An Elektra to Remember

United StatesUnited States  Richard Strauss, Elektra: Boston Symphony Orchestra, Andris Nelsons (conductor), Tanglewood Festival Chorus, James Bagwell (chorus conductor), Carnegie Hall, New York, 21.10.2015 (SSM)

Concert Version

First Maid: Nadezhda Serdyuk
Second Maid: Claudia Huckle
Third Maid: Mary Phillips
Fourth Maid: Sandra López
Fifth Maid: Rebecca Nash
Overseer: Nadine Secunde
Elektra: Christine Goerke
Chrysothemis, her sister: Gun-Brit Barkmin
Klytämnestra, their mother: Jane Henschel
Klytämnestra’s Confidante: Elizabeth Byrne
Klytämnestra’s Trainbearer: Meredith Hansen
Young Servant: Mark Schowalter
Old Servant: Kevin Langan
Orest, brother of Elektra and Chrysothemis: James Rutherford
Orest’s Guardian: Kevin Langan
Aegisth, Klytämnestra’s lover: Gerhard Siegel
Serving-men and -women: Tanglewood Festival Chorus
Six Servants: TFC members  Joy Emerson Brewer, Jeni Lynn Cameron, Abbe Dalton Clark,
Rachel K. Hallenbeck, Gale Tolman Livingston, and Christiana Donal Meeks

 

We all know that this opera begins in medias res, that Elektra’s father has already been killed. Angry at everything, she knows that she has lost or will lose her family, that she will soon be rootless. She is beyond good and evil and meanders upon the stage knowing that her time will soon be up. Elektra’s tragic pains are existential in nature: she is alienated and has alienated most of her family and friends. Obsessed with her father’s death, Elektra is determined to take revenge, even if it means murdering her mother. This is one complicated character, and it takes someone special to take on the extraordinary part. Strauss himself is quoted as saying:“The title role must above all be given to the highest and most dramatic soprano that can be found.”

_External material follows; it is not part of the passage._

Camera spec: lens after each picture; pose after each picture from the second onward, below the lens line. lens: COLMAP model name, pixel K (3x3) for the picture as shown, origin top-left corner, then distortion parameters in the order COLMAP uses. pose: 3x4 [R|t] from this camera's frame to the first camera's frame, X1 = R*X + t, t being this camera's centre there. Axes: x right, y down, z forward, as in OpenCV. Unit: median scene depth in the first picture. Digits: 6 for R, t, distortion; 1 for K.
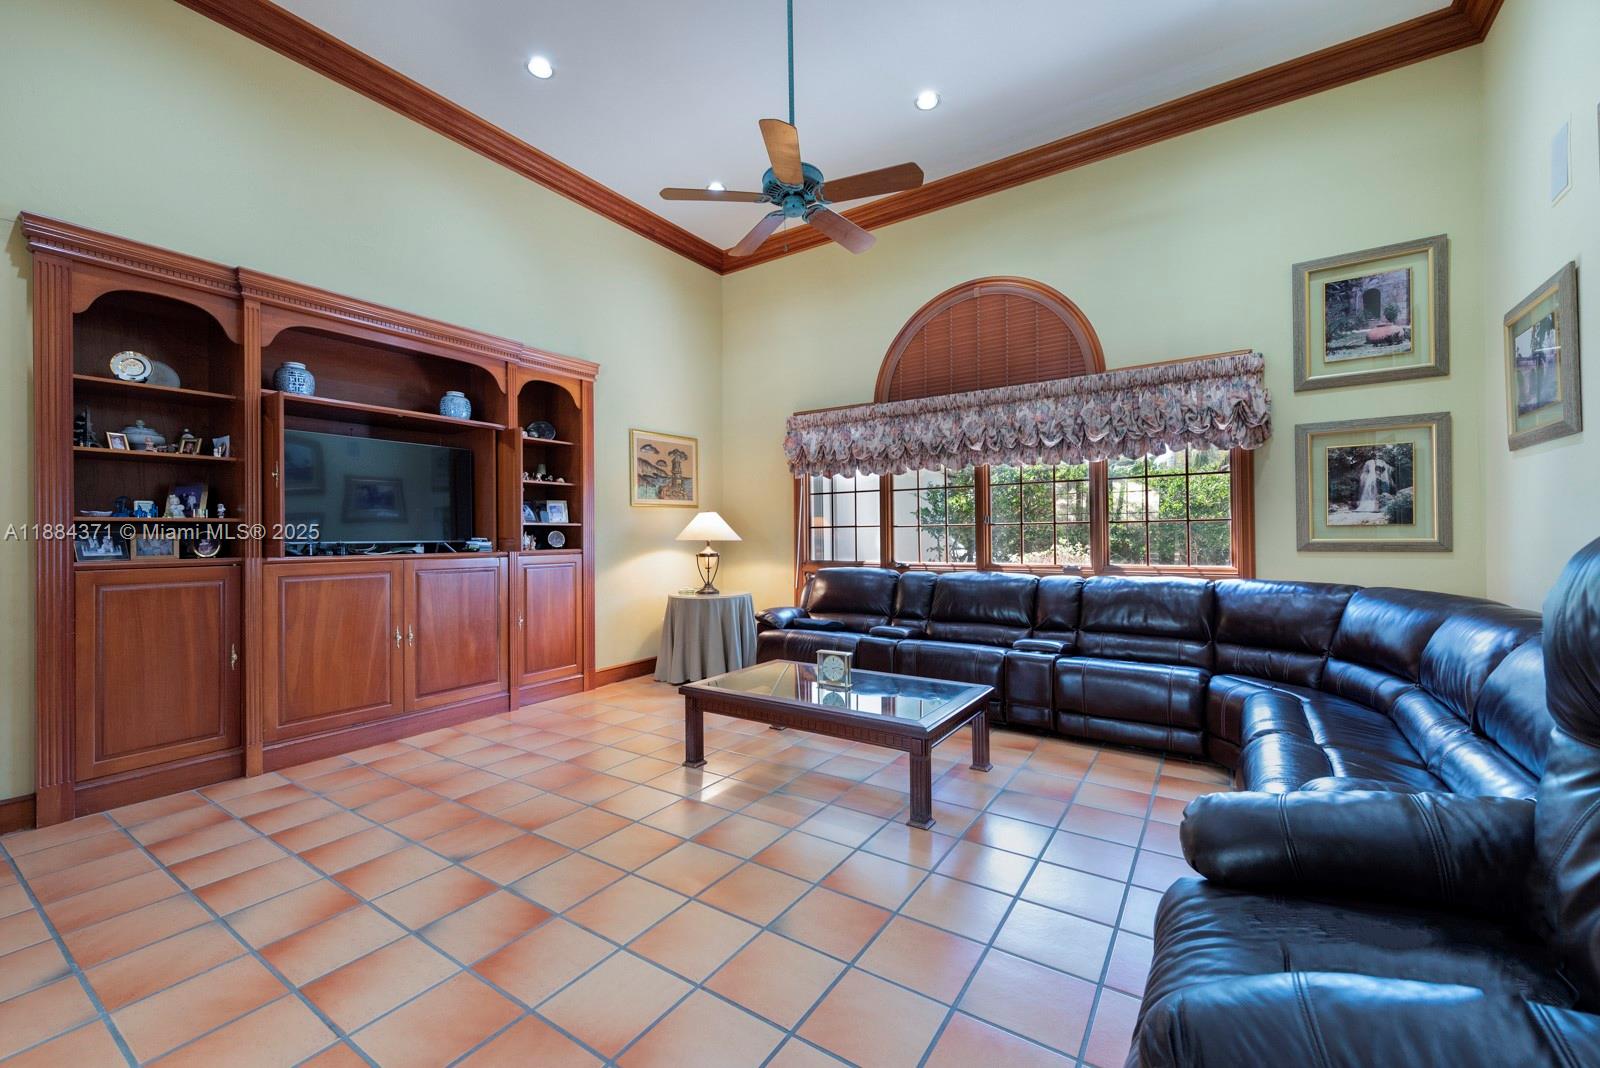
lens RADIAL K [[654.6, 0, 792.7], [0, 654.6, 534.2], [0, 0, 1]] dist [0.003908, -0.000487]
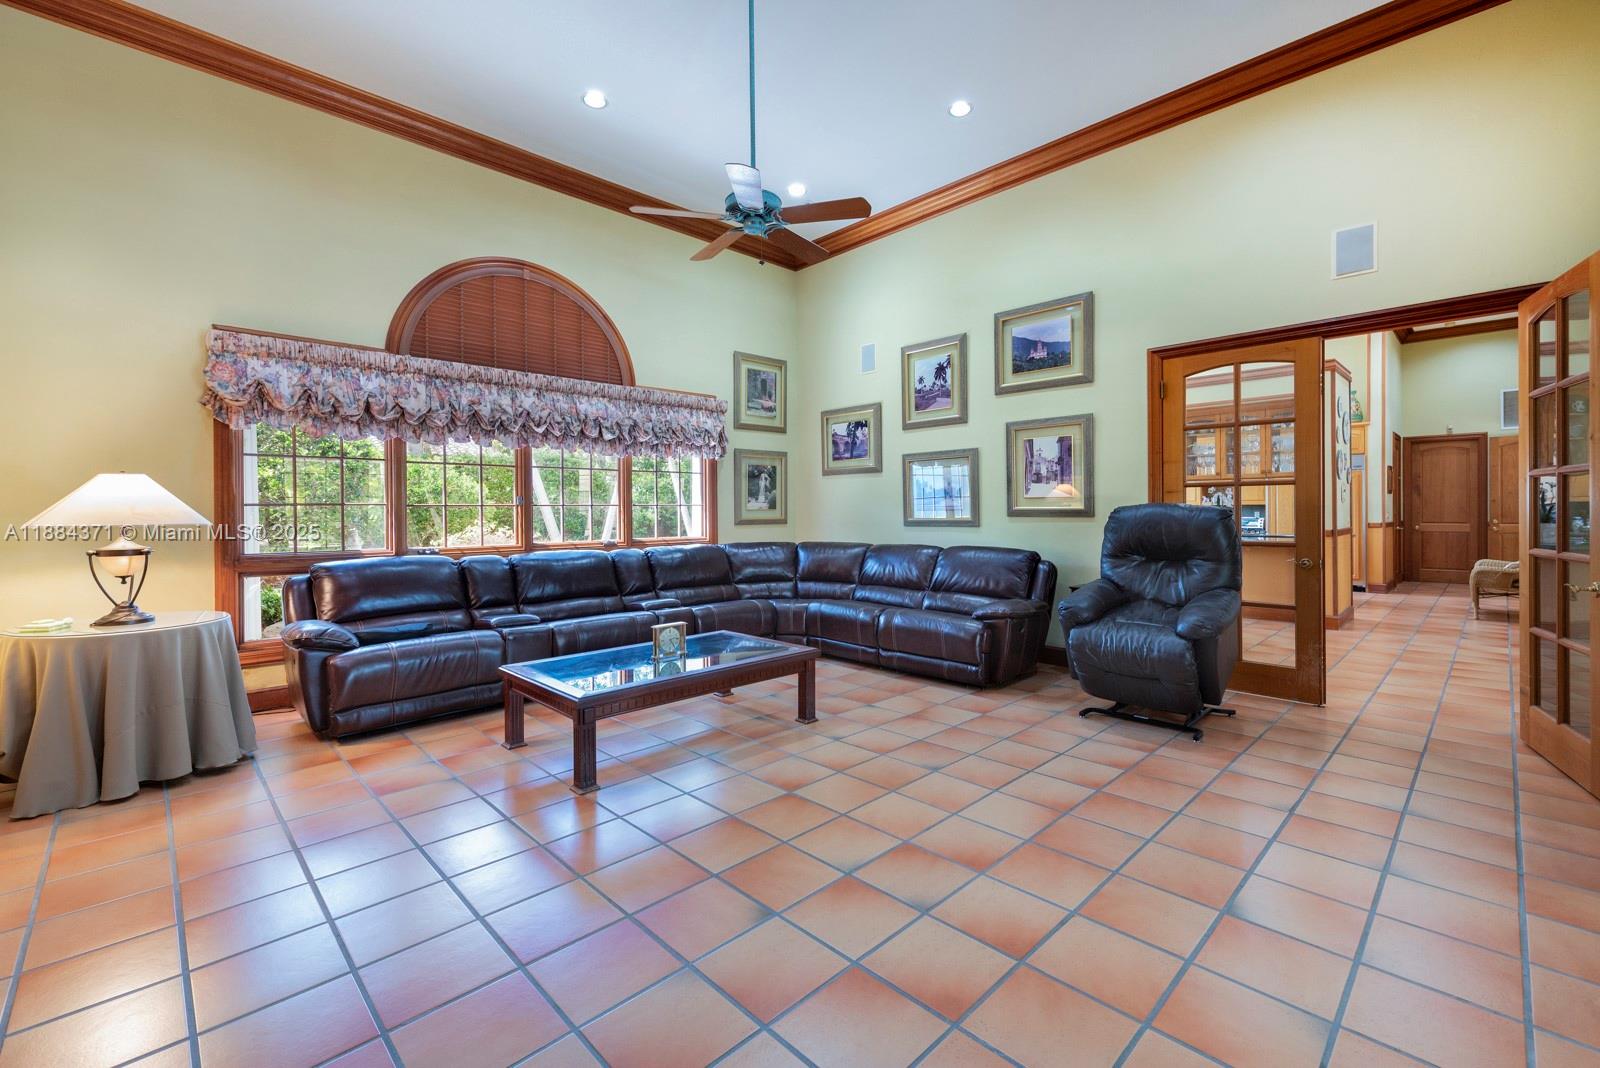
lens RADIAL K [[654.6, 0, 795.1], [0, 654.6, 520.3], [0, 0, 1]] dist [0.003908, -0.000487]
pose [[0.215439, -0.008983, 0.976476, -0.727739], [-0.001794, 0.999952, 0.009595, -0.001255], [-0.976516, -0.003819, 0.215412, 0.446624]]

There have been great Elektras who have built their characters over many years, but few like Christine Goerke, who was only “discovered” a few years ago in the role of the Dyer’s Wife in Strauss’s Die Frau Ohne Schatten. Having previously played the role of Chrysothemis, Goerke has clearly now absorbed Elektra and made it her own. The fact that this was a concert version cut both ways. On the plus side was Carnegie Hall, where the famous acoustics gave to one’s ears the equivalent of what 3D glasses give the eyes. On the minus side, with the orchestra and chorus sharing the stage, often Goerke didn’t quite know what to do with herself, having only the small passages between orchestral sections in which to pace and to negotiate her belle-of-the-ball dress. Her voice was so pure that it betrayed her character: how could a woman with this angelic voice hurt anyone? And how could anyone perform a role which demands ninety minutes of nonstop and challenging singing.

So large a force was Goerke that when some of the singers took their bows, I barely remembered what they had sung. It was as if they had hardly appeared at all. Gun-Brit Barkmin never really convinced me that she was a homebody who believes things will go back to normal, her torments will end. Jane Henschel was more convincing as Elektra’s heartless mother; her ability to produce creepy cackling sounds as she laughed her way off stage does make one believe she was capable of killing her husband. The men had much less to sing, and although you know who they are, they don’t have enough time to clearly differentiate their roles.

With regard to the orchestra, there’s not much more that I can say but “Wow.” All the orchestral members excelled. The brass, particularly the four Wagner tubas, made the entire theater shake. Much of the passion and precise playing that came from the orchestra was due to Andris Nelsons’s superb shaping of the orchestral groups. It’s good to know that the BSO will be in the hands of a dynamo who, so far, seems to understand exactly what this orchestra needs to keep its deserved reputation intact.

I don’t remember when I’ve heard such long ovations.